Condenado a prisión el responsable de los Mossos del desalojo del 15-M en plaza Cataluña de 2011

La sentencia para el subinspector es de 2 años y 4 meses por dos delitos de lesiones

Imagen del desalojo de plaza Cataluña, ocupada por el movimiento 15M, el 27 de mayo de 2011
Imagen del desalojo de plaza Cataluña, ocupada por el movimiento 15M, el 27 de mayo de 2011

El movimiento de los indignados y del 15-M, y su ocupación por parte de docenas de personas de la plaza Cataluña, puede quedar muy lejos en el tiempo, pero las vías judiciales han seguido abiertas todos estos años. Lo demuestra la sentencia que se ha hecho pública sobre el subinspector de los Mossos d’Esquadra Jordi Arasa, en este caso por el polémico desalojo del citado espacio.

De esta manera, el Tribunal Superior de Justicia de Cataluña (TSJC) ha anunciado que la Audiencia de Barcelona ha condenado a dos años y cuatro meses de prisión al citado subinspector. El fallo es por dos delitos de lesiones, teniendo en cuenta que era el responsable de del desalojo de la acampada, muy polémico en ese momento, mayo de 2011.

La sentencia también señala que se le impone una indemnización de 1.500 euros por las lesiones causadas. Además, se le suspende de su cargo público durante el tiempo de condena. Sin embargo, queda absuelto de otras dos faltas de lesiones y de un delito contra la integridad moral.

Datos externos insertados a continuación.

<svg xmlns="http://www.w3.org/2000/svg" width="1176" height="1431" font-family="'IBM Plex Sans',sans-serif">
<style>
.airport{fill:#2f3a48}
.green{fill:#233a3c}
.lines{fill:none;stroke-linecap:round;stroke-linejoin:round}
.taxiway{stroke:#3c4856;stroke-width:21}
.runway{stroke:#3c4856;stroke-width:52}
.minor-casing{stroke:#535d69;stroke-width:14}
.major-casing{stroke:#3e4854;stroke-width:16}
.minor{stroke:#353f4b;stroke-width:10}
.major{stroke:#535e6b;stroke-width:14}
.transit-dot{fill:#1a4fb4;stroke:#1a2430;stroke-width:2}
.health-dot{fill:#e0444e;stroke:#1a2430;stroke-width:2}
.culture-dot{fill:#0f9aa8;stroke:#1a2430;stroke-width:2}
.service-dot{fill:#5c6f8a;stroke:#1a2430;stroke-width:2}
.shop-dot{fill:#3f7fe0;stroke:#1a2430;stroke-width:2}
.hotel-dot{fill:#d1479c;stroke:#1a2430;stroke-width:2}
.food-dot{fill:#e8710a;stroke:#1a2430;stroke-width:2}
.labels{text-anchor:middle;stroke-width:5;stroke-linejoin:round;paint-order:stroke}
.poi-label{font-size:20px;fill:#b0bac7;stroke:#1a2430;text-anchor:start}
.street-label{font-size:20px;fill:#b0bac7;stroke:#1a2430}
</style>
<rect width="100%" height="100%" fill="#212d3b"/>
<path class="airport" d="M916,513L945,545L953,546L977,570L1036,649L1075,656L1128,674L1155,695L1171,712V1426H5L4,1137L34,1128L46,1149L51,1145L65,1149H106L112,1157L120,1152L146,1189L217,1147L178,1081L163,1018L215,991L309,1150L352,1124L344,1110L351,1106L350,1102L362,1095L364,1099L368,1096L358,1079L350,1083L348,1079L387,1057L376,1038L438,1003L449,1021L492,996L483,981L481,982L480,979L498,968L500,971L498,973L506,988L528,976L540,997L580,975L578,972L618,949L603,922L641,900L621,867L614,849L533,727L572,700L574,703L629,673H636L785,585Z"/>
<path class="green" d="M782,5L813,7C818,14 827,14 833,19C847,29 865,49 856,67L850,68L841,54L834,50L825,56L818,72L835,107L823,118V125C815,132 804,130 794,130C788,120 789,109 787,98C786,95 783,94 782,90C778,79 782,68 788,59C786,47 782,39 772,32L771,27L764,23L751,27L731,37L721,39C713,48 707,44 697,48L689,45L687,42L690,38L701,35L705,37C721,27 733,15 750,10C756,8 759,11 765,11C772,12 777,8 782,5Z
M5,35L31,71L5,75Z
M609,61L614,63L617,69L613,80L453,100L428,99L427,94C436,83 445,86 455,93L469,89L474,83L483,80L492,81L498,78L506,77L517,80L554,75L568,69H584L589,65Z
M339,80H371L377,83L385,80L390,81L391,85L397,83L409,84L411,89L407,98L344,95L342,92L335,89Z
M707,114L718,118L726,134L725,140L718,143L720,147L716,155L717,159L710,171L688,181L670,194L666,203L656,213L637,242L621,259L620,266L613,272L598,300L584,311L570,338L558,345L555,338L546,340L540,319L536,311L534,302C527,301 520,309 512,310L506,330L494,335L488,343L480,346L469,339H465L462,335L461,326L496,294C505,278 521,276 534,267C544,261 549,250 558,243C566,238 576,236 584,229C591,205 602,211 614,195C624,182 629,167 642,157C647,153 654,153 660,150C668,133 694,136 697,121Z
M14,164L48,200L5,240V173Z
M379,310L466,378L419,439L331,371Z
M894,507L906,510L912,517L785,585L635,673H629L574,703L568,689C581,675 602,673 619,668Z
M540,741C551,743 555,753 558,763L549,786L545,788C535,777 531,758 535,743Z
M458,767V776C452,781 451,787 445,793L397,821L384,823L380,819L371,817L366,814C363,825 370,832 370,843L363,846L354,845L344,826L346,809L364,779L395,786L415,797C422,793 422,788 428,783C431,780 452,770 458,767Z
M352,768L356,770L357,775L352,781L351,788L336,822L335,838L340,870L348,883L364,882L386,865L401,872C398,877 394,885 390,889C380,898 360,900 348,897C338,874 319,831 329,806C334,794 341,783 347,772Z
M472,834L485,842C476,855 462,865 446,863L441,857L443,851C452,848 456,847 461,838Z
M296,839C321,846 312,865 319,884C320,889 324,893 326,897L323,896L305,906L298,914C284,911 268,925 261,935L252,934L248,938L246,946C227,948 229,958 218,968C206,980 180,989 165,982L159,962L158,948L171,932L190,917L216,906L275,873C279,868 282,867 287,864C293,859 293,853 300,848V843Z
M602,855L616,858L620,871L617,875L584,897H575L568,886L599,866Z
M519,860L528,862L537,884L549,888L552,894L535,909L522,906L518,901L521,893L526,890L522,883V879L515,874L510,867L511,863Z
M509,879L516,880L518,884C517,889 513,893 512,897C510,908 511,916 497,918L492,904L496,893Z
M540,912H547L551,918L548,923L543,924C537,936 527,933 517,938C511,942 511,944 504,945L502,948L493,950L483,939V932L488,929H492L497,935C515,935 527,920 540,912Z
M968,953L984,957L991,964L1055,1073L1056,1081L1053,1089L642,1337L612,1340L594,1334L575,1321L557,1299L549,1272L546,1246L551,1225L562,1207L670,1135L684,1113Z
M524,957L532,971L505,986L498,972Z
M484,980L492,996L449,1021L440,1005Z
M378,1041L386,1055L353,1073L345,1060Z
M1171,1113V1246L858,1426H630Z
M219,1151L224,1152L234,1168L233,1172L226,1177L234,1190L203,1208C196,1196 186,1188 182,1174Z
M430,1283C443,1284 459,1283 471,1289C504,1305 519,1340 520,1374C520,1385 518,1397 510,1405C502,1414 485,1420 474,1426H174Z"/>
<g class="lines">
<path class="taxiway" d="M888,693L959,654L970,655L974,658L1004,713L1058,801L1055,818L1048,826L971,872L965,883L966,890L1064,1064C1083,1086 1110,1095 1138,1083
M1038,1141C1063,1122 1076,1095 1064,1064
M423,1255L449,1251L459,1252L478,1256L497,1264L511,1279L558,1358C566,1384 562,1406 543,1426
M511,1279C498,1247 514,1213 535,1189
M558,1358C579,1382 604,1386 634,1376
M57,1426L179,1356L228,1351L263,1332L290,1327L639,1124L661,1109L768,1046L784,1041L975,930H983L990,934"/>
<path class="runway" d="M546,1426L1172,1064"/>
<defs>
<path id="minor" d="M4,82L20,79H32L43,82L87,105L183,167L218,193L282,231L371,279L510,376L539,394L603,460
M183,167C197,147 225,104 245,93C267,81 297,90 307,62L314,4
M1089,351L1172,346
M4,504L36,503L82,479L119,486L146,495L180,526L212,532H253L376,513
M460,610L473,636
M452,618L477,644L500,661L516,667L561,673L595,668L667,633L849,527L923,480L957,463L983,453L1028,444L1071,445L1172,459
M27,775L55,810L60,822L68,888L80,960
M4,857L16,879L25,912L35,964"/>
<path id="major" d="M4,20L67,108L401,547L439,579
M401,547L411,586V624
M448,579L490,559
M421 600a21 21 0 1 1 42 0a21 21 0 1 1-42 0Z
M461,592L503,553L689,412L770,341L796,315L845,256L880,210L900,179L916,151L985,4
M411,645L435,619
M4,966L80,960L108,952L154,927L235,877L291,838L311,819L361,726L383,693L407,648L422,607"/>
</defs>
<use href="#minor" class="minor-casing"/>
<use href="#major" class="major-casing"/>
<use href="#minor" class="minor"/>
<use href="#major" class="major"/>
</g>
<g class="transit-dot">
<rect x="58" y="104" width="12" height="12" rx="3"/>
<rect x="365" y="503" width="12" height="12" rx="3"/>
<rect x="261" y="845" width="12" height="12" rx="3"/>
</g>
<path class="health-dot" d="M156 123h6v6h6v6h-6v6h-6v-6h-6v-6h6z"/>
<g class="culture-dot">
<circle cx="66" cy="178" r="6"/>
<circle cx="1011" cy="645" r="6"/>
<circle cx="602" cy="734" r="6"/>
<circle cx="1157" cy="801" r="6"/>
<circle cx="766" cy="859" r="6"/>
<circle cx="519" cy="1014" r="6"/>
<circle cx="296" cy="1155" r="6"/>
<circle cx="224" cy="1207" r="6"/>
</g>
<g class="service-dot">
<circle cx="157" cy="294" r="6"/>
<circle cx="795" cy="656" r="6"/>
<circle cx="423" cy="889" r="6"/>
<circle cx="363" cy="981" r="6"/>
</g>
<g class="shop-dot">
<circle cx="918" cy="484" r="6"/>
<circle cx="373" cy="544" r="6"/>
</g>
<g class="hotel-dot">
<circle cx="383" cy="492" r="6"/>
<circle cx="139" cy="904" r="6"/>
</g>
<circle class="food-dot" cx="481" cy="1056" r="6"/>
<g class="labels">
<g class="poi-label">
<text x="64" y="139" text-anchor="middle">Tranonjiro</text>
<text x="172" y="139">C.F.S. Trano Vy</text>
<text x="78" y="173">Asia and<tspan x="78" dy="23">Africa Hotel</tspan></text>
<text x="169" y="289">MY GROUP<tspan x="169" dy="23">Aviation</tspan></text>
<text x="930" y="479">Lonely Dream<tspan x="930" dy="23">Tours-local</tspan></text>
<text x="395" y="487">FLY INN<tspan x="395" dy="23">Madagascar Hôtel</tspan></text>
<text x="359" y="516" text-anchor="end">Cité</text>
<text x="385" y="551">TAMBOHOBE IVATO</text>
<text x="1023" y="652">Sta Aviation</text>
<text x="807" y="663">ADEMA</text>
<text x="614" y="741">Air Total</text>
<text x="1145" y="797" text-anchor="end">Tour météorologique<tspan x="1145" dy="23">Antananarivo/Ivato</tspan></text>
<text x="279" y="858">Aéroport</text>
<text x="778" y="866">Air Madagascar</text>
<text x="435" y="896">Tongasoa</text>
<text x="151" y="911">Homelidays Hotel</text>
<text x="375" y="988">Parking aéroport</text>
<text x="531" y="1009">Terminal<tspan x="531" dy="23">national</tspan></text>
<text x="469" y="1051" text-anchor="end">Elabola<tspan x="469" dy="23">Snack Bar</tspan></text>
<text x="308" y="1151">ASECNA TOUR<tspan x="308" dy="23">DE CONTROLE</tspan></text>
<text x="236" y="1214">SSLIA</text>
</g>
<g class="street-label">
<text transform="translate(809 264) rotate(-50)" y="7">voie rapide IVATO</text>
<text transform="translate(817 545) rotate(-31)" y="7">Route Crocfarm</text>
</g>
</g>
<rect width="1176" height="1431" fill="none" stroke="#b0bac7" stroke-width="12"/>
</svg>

Lo que en gran parte causó la polémica en la opinión pública fue que en el desalojo los Mossos eran en teoría los encargados de posibilitar la entrada y salida de los camiones de la limpieza, pero no estaban autorizados para golpear a ninguna persona.

La sala considera que el acusado tuvo una actuación “injustificada” durante el desalojo: “en ninguno de los casos estaba justificado que el acusado hiciera uso de su defensa y no cabe hablar de error porque no actuó ante una situación de riesgo para proteger ningún bien jurídico ni se lo podía representar así de ninguna manera”. “En el caso que nos ocupa, no hemos visto ninguna situación que justificara golpear a lo/as ciudadano/as", añade la sentencia.

Añade la sentencia que “en ningún caso está justificado golpear a ninguna persona, salvo que esta última ponga en peligro algún bien jurídico que justifique de algún modo la conducta del agente. No pasó nada de eso en los casos juzgados”. Las magistradas apuntan que la acampada se enmarcaba en un acto de protesta ciudadana pacífica “En nuestro caso, en los hechos juzgados no hubo enfrentamientos con la policía, las líneas policiales no se hicieron para contener a la gente sino para controlar que nadie saliera de la plaza o entrara pero no hubo ningún intento de superar esas líneas y abordar la plaza, no hubo ningún incidente (en los hechos juzgados) que justificaran cargas policiales con defensas contra personas sentadas, no había situación de tensión porque la gente estaba sentada de forma pacífica debemos recordar que el acusado era el jefe de la ARRO, es decir, se le presupone que sabe controlar la situación y no dejarse llevar por una tensión que en este caso tampoco apreciamos”.